Thankfully this is the closest I am to needing personal care, although if I needed more (such as help washing or dressing myself) I am sure that either of my children would help. The big question arises, is this something that I would want them to do? I don’t know.

On the one hand there is a part of me that would not want a stranger to come in and do those very personal jobs but on the other hand it wouldn’t sit easily with me knowing that my children are possibly missing out in their childhood to carry out tasks for me that I had never intended them to ever have to be involved in. Caring aside, I try to ensure that they both have as normal a childhood as possible. Being a teenager means that Josh probably spends 70–80% of his time in his room, on his PS3 or talking to friends via one electronic gadget or another. He regularly has friends sleep over and sleeps over at their houses too. Being that bit younger, Bekah still likes to be around me, but she also has friends over and goes to stay at their houses. The only activity I am completely unable to do with them is swimming, and although I know they would like me to be able to do this they also know that I will do my best to do pretty much anything else with them.

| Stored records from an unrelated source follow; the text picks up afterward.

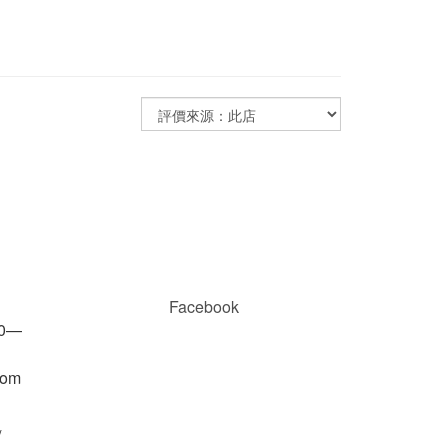
Facebook
00—
com
/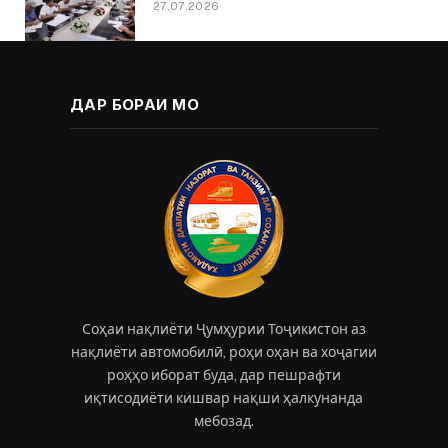
27.07.2026
ДАР БОРАИ МО
Соҳаи нақлиёти Ҷумҳурии Тоҷикистон аз
нақлиёти автомобилӣ, роҳи оҳан ва хоҷагии
роҳҳо иборат буда, дар пешрафти
иқтисодиёти кишвар нақши ҳалкунанда
мебозад.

I think that these kinds of decisions are so very difficult for any disabled parent. As you can read from my potted history, disability or illness was far from my mind when I made the decision to bring children into this world. But none of us know what hand life is going to deal us and when faced with a life crisis such as this, nobody can predict how you may feel about it or what is going to be the right decision for you.

Recognition

Last summer, a close friend who works for the local council in the area of child services suggested that she nominate my two children in the Colchester Youth Awards as Young Carers of the Year. The independent part of me wanted to react with “but they’re not my carers.” However, the more realistic part of me thought that this would be a great opportunity to give them public thanks for all that they do for me. So in October we were invited to the awards ceremony and, setting my mixed feelings aside, they won the award and the public recognition that they deserve. I am very proud of my children; not only do they help me out with countless tasks, but they both excel at school and are growing into well-rounded, fun, intelligent and caring individuals.